QUÉBEC — Même l’intelligence artificielle (IA) peut être raciste et colonialiste.
Des universitaires se penchent actuellement sur ces questions sujettes à débat.
Par exemple, des algorithmes génèrent des associations blessantes envers les personnes noires. «C’est absolument terrible, c’est de la colonisation et du racisme», a lancé la professeure Karine Gentelet, de l’Université du Québec en Outaouais (UQO), dans une entrevue avec La Presse Canadienne publiée samedi.
Cette sociologue et anthropologue spécialiste de ces enjeux jette un regard très critique sur la progression spectaculaire de l’intelligence artificielle.
Elle prendra part mardi à une conférence d’un observatoire de l’Université Laval, qui se penchera sur la décolonisation de l’intelligence artificielle, l’éthique et la règle de droit.
Autre exemple: «les peuples autochtones parlent de recolonisation par le numérique», a illustré la chercheuse qui travaille d’ailleurs avec les communautés autochtones.
On est donc loin de l’idée d’une technologie «neutre» et d’un progrès scientifique qui n’est que bénéfique.
Selon ces courants, l’intelligence artificielle perpétue la domination coloniale de l’Occident sur les Autochtones, les pays d’Afrique, d’Asie et d’Océanie, etc.

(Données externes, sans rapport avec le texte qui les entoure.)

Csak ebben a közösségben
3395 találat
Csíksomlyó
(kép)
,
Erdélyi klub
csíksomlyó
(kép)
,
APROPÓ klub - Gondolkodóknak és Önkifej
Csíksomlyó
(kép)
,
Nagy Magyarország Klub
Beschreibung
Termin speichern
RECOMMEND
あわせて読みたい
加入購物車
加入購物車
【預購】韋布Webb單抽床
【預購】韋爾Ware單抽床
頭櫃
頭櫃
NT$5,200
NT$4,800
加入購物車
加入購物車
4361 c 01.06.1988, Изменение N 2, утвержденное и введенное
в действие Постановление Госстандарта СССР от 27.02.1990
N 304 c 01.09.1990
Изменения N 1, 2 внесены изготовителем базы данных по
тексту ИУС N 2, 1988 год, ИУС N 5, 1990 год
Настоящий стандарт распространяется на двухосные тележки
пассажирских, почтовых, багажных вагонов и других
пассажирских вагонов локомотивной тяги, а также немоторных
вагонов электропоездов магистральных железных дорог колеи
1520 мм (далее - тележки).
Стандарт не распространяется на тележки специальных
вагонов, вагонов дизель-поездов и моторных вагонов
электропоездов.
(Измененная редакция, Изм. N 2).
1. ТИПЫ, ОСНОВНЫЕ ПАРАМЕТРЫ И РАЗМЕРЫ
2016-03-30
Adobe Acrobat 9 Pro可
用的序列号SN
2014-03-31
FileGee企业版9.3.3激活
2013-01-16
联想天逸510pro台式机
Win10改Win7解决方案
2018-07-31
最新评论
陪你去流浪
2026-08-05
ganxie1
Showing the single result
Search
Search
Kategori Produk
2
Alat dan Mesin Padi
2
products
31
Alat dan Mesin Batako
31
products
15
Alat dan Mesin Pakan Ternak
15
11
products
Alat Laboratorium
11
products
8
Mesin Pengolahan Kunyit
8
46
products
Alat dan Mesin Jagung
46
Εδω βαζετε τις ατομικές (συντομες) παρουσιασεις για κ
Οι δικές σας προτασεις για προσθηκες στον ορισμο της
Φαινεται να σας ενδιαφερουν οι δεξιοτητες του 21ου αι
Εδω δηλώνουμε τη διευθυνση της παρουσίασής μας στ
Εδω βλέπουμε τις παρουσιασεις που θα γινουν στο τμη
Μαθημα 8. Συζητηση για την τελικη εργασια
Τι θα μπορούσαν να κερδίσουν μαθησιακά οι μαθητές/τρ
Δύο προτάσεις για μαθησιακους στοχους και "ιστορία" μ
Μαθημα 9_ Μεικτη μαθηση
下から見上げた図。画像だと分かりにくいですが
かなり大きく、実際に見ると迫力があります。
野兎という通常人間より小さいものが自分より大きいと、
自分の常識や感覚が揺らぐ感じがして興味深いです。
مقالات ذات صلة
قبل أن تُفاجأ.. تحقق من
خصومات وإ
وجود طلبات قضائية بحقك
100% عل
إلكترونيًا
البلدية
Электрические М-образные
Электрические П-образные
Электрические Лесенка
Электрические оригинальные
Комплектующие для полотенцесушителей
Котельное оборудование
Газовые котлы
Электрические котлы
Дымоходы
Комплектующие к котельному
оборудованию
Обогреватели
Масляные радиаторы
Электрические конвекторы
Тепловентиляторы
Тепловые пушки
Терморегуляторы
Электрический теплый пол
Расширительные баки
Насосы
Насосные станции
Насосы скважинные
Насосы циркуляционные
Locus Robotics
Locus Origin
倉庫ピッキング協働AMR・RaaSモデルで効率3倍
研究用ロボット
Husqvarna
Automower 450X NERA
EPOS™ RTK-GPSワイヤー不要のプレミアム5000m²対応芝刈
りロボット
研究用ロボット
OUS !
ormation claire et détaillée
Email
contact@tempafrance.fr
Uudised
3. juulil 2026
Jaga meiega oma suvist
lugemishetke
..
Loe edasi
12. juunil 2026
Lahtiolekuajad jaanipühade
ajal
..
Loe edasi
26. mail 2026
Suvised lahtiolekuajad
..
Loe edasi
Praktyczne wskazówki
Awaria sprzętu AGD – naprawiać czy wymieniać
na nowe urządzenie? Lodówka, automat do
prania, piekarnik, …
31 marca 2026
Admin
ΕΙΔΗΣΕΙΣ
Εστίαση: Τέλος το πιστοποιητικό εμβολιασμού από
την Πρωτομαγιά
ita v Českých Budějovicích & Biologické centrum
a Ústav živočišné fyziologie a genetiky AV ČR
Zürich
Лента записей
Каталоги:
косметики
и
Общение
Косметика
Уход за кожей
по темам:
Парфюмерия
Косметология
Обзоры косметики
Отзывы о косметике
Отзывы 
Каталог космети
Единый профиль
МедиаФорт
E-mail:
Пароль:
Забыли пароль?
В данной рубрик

«Il y a des rapports de pouvoir du fait que ce sont des technologies fortement financées et souvent développées dans (les pays du) Nord, puis mises en œuvre dans le Sud», a expliqué Mme Gentelet.
En outre, dans ces outils, il y a une «représentation de ce qu’est la personne humaine et de la manière dont elle interagit dans la société» qui ne correspond pas nécessairement aux personnes qui ne sont pas issues du groupe majoritaire, a-t-elle poursuivi.
«La représentation qu’on a des personnes racialisées dans les sociétés du Nord n’est pas adéquate par rapport à leur contribution dans la société.»
Comment cela se traduit-il dans la réalité? Prenons l’exemple des bases de données qui dans le domaine de la santé servent notamment à concevoir de nouveaux médicaments ou documenter des problèmes de santé.
Or, il y a des groupes marginalisés qui ne vont pas consulter les médecins et n’apparaissent donc pas dans les bases de données, a fait savoir la chercheuse.
«Il y a un certain degré d’inégalité préexistante déjà dans les données, qui ne reflètent pas la composition de la population», a-t-elle argué.
Des communautés qui luttent pour briser «l’invisibilité sociale» se trouvent ainsi encore exclues parce qu’on se fonde sur des données où elles n’apparaissent pas.
Autre exemple: la professeure évoque des logiciels qui sont testés par Immigration Canada sur des personnes qui sont des demandeurs du statut de réfugié ou en processus d’immigration.
«Le processus de reddition de comptes est beaucoup plus difficile pour eux parce que si elles veulent se plaindre, elles vont où? Au Canada d’où elles ne sont pas citoyennes?»
Ce champ de recherche est encore relativement nouveau et sujet à controverse. Il n’y a pas unanimité, mais il y a de plus en plus de travaux de recherche, a dit Mme Gentelet.
«La décolonisation, en règle générale, est quelque chose qui fait polémique au Canada. Il y a des personnes qui ont des visions opposées.»
Plusieurs solutions sont possibles, que ce soit un encadrement réglementaire plus strict, une meilleure reddition de comptes et des investissements, a-t-elle énuméré.
Il faut néanmoins s’attaquer rapidement à cet enjeu polémique, insiste-t-elle. Car si on perçoit favorablement l’intelligence artificielle parce qu’elle résout des problèmes, «il y a des conditions sous-jacentes pour la résolution de ces problèmes qui ne seront pas justes».
À ses yeux, «ça participe à une recolonisation parce que la technologie est le reflet de la société».
On entend par intelligence artificielle des technologies qui permettent notamment à des applications ou des ordinateurs d’imiter l’intelligence humaine ou de l’assister.
Pensons aux algorithmes, aux technologies de reconnaissance faciale, aux véhicules autonomes, etc.